REQUIRED WORK:
When you repeat the material, keep each line exact and omit the pictures.

····················

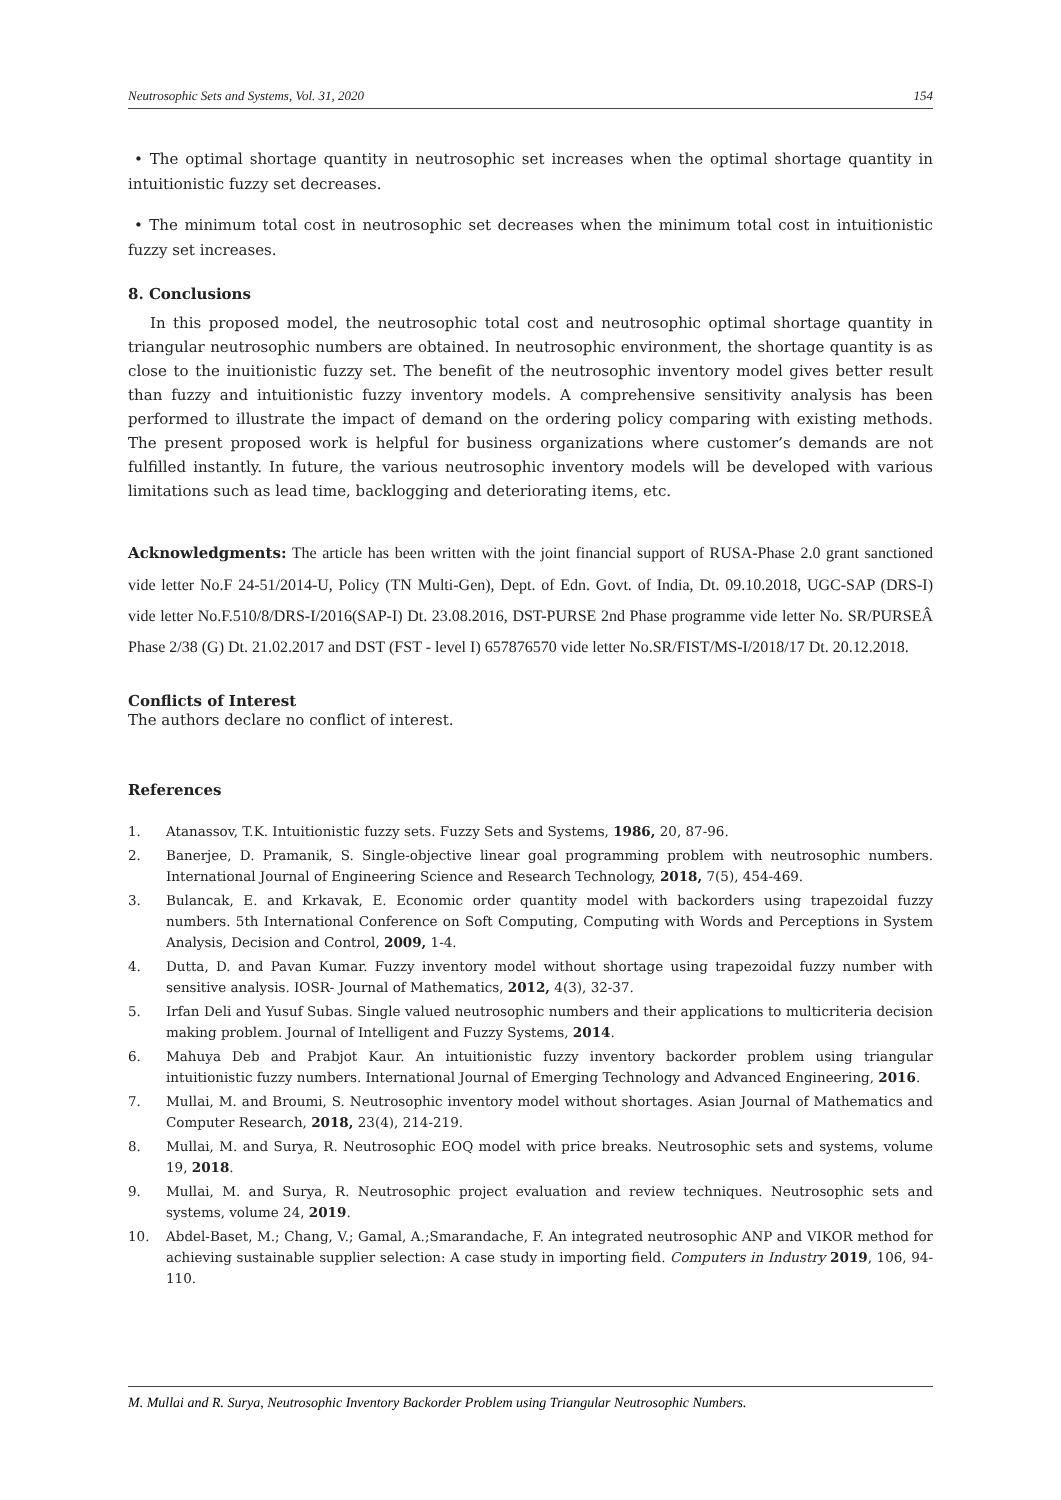Neutrosophic Sets and Systems, Vol. 31, 2020 154
• The optimal shortage quantity in neutrosophic set increases when the optimal shortage quantity in intuitionistic fuzzy set decreases.
• The minimum total cost in neutrosophic set decreases when the minimum total cost in intuitionistic fuzzy set increases.
8. Conclusions
In this proposed model, the neutrosophic total cost and neutrosophic optimal shortage quantity in triangular neutrosophic numbers are obtained. In neutrosophic environment, the shortage quantity is as close to the inuitionistic fuzzy set. The benefit of the neutrosophic inventory model gives better result than fuzzy and intuitionistic fuzzy inventory models. A comprehensive sensitivity analysis has been performed to illustrate the impact of demand on the ordering policy comparing with existing methods. The present proposed work is helpful for business organizations where customer’s demands are not fulfilled instantly. In future, the various neutrosophic inventory models will be developed with various limitations such as lead time, backlogging and deteriorating items, etc.
Acknowledgments: The article has been written with the joint financial support of RUSA-Phase 2.0 grant sanctioned vide letter No.F 24-51/2014-U, Policy (TN Multi-Gen), Dept. of Edn. Govt. of India, Dt. 09.10.2018, UGC-SAP (DRS-I) vide letter No.F.510/8/DRS-I/2016(SAP-I) Dt. 23.08.2016, DST-PURSE 2nd Phase programme vide letter No. SR/PURSEÂ Phase 2/38 (G) Dt. 21.02.2017 and DST (FST - level I) 657876570 vide letter No.SR/FIST/MS-I/2018/17 Dt. 20.12.2018.
Conflicts of Interest
The authors declare no conflict of interest.
References
1. Atanassov, T.K. Intuitionistic fuzzy sets. Fuzzy Sets and Systems, 1986, 20, 87-96.
2. Banerjee, D. Pramanik, S. Single-objective linear goal programming problem with neutrosophic numbers. International Journal of Engineering Science and Research Technology, 2018, 7(5), 454-469.
3. Bulancak, E. and Krkavak, E. Economic order quantity model with backorders using trapezoidal fuzzy numbers. 5th International Conference on Soft Computing, Computing with Words and Perceptions in System Analysis, Decision and Control, 2009, 1-4.
4. Dutta, D. and Pavan Kumar. Fuzzy inventory model without shortage using trapezoidal fuzzy number with sensitive analysis. IOSR- Journal of Mathematics, 2012, 4(3), 32-37.
5. Irfan Deli and Yusuf Subas. Single valued neutrosophic numbers and their applications to multicriteria decision making problem. Journal of Intelligent and Fuzzy Systems, 2014.
6. Mahuya Deb and Prabjot Kaur. An intuitionistic fuzzy inventory backorder problem using triangular intuitionistic fuzzy numbers. International Journal of Emerging Technology and Advanced Engineering, 2016.
7. Mullai, M. and Broumi, S. Neutrosophic inventory model without shortages. Asian Journal of Mathematics and Computer Research, 2018, 23(4), 214-219.
8. Mullai, M. and Surya, R. Neutrosophic EOQ model with price breaks. Neutrosophic sets and systems, volume 19, 2018.
9. Mullai, M. and Surya, R. Neutrosophic project evaluation and review techniques. Neutrosophic sets and systems, volume 24, 2019.
10. Abdel-Baset, M.; Chang, V.; Gamal, A.;Smarandache, F. An integrated neutrosophic ANP and VIKOR method for achieving sustainable supplier selection: A case study in importing field. Computers in Industry 2019, 106, 94-110.
M. Mullai and R. Surya, Neutrosophic Inventory Backorder Problem using Triangular Neutrosophic Numbers.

····················

RESPONSE BOX:
Neutrosophic Sets and Systems, Vol. 31, 2020 154
• The optimal shortage quantity in neutrosophic set increases when the optimal shortage quantity in intuitionistic fuzzy set decreases.
• The minimum total cost in neutrosophic set decreases when the minimum total cost in intuitionistic fuzzy set increases.
8. Conclusions
In this proposed model, the neutrosophic total cost and neutrosophic optimal shortage quantity in triangular neutrosophic numbers are obtained. In neutrosophic environment, the shortage quantity is as close to the inuitionistic fuzzy set. The benefit of the neutrosophic inventory model gives better result than fuzzy and intuitionistic fuzzy inventory models. A comprehensive sensitivity analysis has been performed to illustrate the impact of demand on the ordering policy comparing with existing methods. The present proposed work is helpful for business organizations where customer’s demands are not fulfilled instantly. In future, the various neutrosophic inventory models will be developed with various limitations such as lead time, backlogging and deteriorating items, etc.
Acknowledgments: The article has been written with the joint financial support of RUSA-Phase 2.0 grant sanctioned vide letter No.F 24-51/2014-U, Policy (TN Multi-Gen), Dept. of Edn. Govt. of India, Dt. 09.10.2018, UGC-SAP (DRS-I) vide letter No.F.510/8/DRS-I/2016(SAP-I) Dt. 23.08.2016, DST-PURSE 2nd Phase programme vide letter No. SR/PURSEÂ Phase 2/38 (G) Dt. 21.02.2017 and DST (FST - level I) 657876570 vide letter No.SR/FIST/MS-I/2018/17 Dt. 20.12.2018.
Conflicts of Interest
The authors declare no conflict of interest.
References
1. Atanassov, T.K. Intuitionistic fuzzy sets. Fuzzy Sets and Systems, 1986, 20, 87-96.
2. Banerjee, D. Pramanik, S. Single-objective linear goal programming problem with neutrosophic numbers. International Journal of Engineering Science and Research Technology, 2018, 7(5), 454-469.
3. Bulancak, E. and Krkavak, E. Economic order quantity model with backorders using trapezoidal fuzzy numbers. 5th International Conference on Soft Computing, Computing with Words and Perceptions in System Analysis, Decision and Control, 2009, 1-4.
4. Dutta, D. and Pavan Kumar. Fuzzy inventory model without shortage using trapezoidal fuzzy number with sensitive analysis. IOSR- Journal of Mathematics, 2012, 4(3), 32-37.
5. Irfan Deli and Yusuf Subas. Single valued neutrosophic numbers and their applications to multicriteria decision making problem. Journal of Intelligent and Fuzzy Systems, 2014.
6. Mahuya Deb and Prabjot Kaur. An intuitionistic fuzzy inventory backorder problem using triangular intuitionistic fuzzy numbers. International Journal of Emerging Technology and Advanced Engineering, 2016.
7. Mullai, M. and Broumi, S. Neutrosophic inventory model without shortages. Asian Journal of Mathematics and Computer Research, 2018, 23(4), 214-219.
8. Mullai, M. and Surya, R. Neutrosophic EOQ model with price breaks. Neutrosophic sets and systems, volume 19, 2018.
9. Mullai, M. and Surya, R. Neutrosophic project evaluation and review techniques. Neutrosophic sets and systems, volume 24, 2019.
10. Abdel-Baset, M.; Chang, V.; Gamal, A.;Smarandache, F. An integrated neutrosophic ANP and VIKOR method for achieving sustainable supplier selection: A case study in importing field. Computers in Industry 2019, 106, 94-110.
M. Mullai and R. Surya, Neutrosophic Inventory Backorder Problem using Triangular Neutrosophic Numbers.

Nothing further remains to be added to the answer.